Doch wieso wird sofort von einem Handelskrieg gesprochen? Am Beispiel Stahl sieht man die Auswirkungen der Strafzölle auf Europa. Einerseits steigen die Stahlpreise in den USA, da Importe nun mit einer „Steuer“ belegt werden. Stahlproduzent:innen aus dem Rest der Welt können jetzt nicht mehr mit US-amerikanischen Unternehmen auf dem US-Markt konkurrieren, da sie vergleichsweise teuer werden. Es wird weniger Stahl in die USA verkauft und das Angebot dort verknappt sich. Deswegen können inländische Unternehmen nun deutlich höhere Preise verlangen.

Exkurs: Wer sind die Gewinner und Verlierer dieser Handelspolitik in den USA?

=======

◆ ARBEITSAUFTRAG 1
Beantworte zum Abschnitt über Strafzölle auf Stahl folgende Fragen:
(a) Womit werden Importe in die USA nun belegt?
(b) Warum können Stahlproduzent:innen aus dem Rest der Welt nicht mehr mit US-amerikanischen Unternehmen auf dem US-Markt konkurrieren?
(c) Was können inländische Unternehmen deswegen jetzt verlangen?
◆ ARBEITSAUFTRAG 2
Schreib den Abschnitt über Strafzölle auf Stahl weiter, und zwar im Anschluss an die Überschrift „Exkurs: Wer sind die Gewinner und Verlierer dieser Handelspolitik in den USA?“.

=======

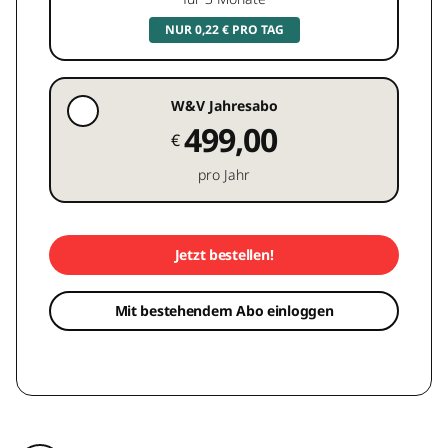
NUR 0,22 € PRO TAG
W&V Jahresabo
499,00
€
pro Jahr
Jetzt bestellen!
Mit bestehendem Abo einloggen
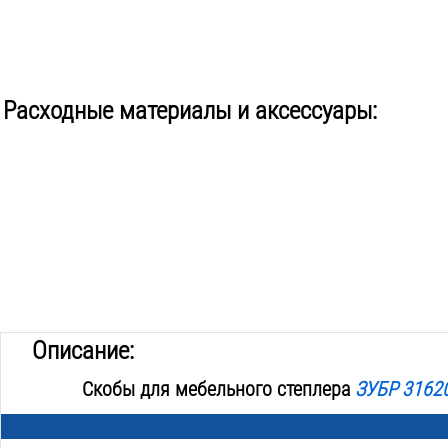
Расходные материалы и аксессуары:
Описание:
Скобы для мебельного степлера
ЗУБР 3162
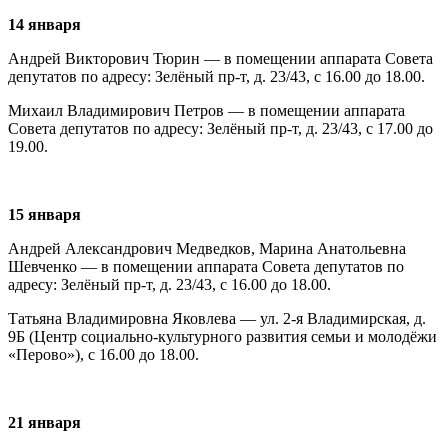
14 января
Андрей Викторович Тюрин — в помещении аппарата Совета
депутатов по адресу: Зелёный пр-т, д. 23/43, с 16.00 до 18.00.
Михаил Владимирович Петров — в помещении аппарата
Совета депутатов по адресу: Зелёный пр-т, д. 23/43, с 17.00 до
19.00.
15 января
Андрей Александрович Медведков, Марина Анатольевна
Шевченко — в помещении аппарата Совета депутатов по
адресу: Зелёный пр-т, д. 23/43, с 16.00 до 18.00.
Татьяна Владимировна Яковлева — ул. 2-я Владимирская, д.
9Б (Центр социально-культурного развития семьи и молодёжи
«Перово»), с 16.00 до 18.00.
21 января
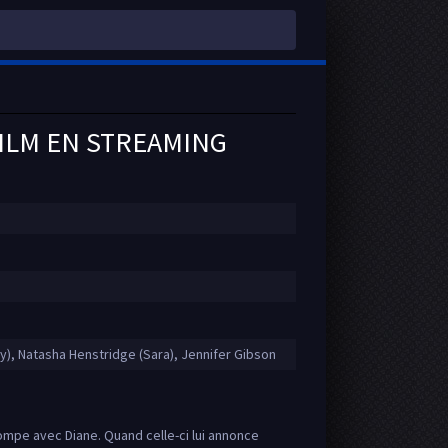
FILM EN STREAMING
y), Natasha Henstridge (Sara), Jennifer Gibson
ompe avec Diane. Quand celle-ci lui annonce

=======

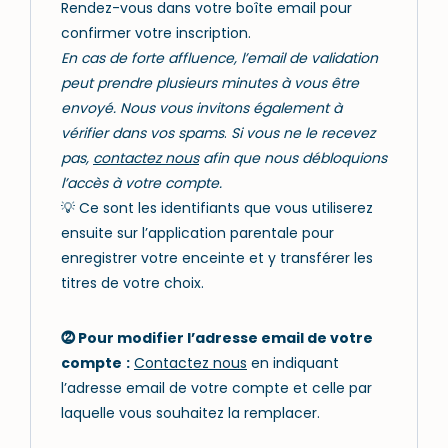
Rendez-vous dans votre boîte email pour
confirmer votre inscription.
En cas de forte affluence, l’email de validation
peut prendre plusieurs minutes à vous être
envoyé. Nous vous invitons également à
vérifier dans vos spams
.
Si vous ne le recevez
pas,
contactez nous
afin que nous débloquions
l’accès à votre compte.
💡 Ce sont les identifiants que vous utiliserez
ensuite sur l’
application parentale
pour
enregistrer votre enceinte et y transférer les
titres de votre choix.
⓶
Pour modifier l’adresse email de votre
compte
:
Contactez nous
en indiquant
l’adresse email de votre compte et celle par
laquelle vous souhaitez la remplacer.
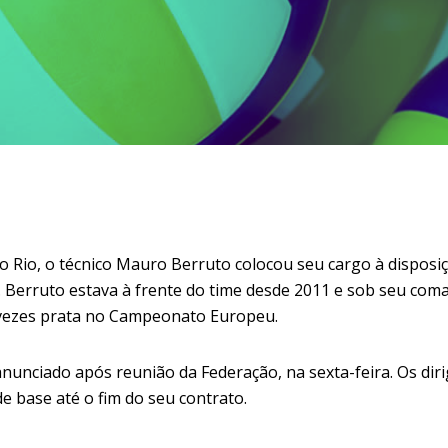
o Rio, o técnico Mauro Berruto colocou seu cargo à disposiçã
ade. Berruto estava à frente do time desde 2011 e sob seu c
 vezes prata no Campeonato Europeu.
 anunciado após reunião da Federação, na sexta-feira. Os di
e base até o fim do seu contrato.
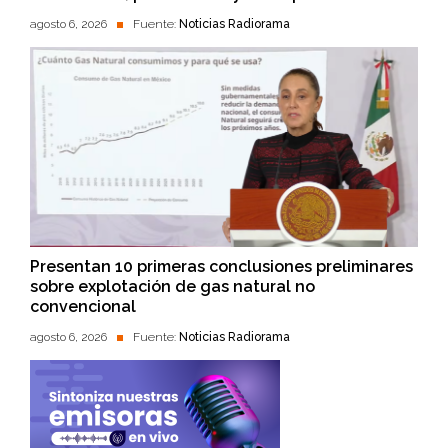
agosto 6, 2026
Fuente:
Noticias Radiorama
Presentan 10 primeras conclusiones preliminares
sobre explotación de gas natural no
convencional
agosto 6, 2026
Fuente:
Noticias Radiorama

=======

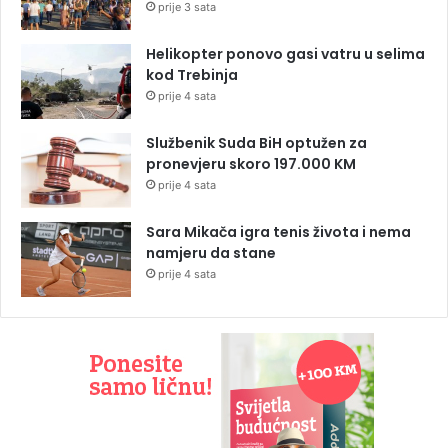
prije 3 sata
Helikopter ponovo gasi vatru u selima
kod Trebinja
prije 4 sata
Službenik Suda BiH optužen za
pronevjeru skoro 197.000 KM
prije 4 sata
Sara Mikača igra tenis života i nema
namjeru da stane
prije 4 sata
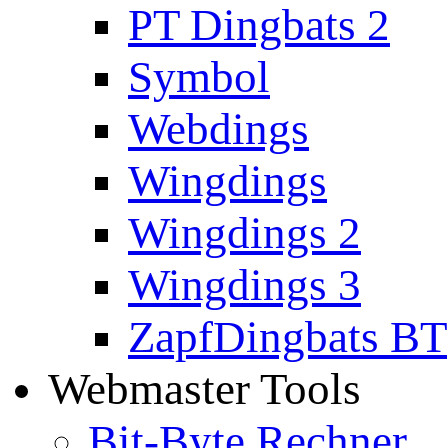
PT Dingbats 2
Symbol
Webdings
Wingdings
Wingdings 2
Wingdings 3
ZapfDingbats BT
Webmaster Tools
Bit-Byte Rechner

=======

◆ ENDGÜLTIGE ANTWORT 1
(a) Mit einer „Steuer“.
(b) Weil sie vergleichsweise teuer werden.
(c) Deutlich höhere Preise.

◆ ENDGÜLTIGE ANTWORT 2
US-amerikanische Firmen, die diesen Stahl kaufen und weiterverarbeiten, und – in zweiter Konsequenz – auch amerikanische Konsument:innen tragen die höheren Kosten, die durch die Strafzölle entstehen. Stahlproduzent:innen und –arbeiter:innen profitieren hingegen von den höheren Preisen und der geringeren Konkurrenz. „America first“ bedeutet in diesem Fall wohl eher „US-Stahlindustrie first“. Genau deshalb ist die Kritik auch innerhalb der Vereinigten Staaten groß. Gesamtökonomisch betrachtet ist diese Politik nämlich trump’scher Unsinn: Strafzölle, sind ein Schuss, der nach hinten losgeht.  Konsument:innen leiden, Unternehmen, die Stahl als Vorprodukt verwenden, leiden auch und die Zolleinnahmen, die neu generiert werden, können dies nicht wettmachen. Trump, der sich als Beschützer amerikanischer Stahl-Arbeitsplätze inszeniert, vergisst, dass diese nun in anderen Bereichen der Wirtschaft abgebaut werden.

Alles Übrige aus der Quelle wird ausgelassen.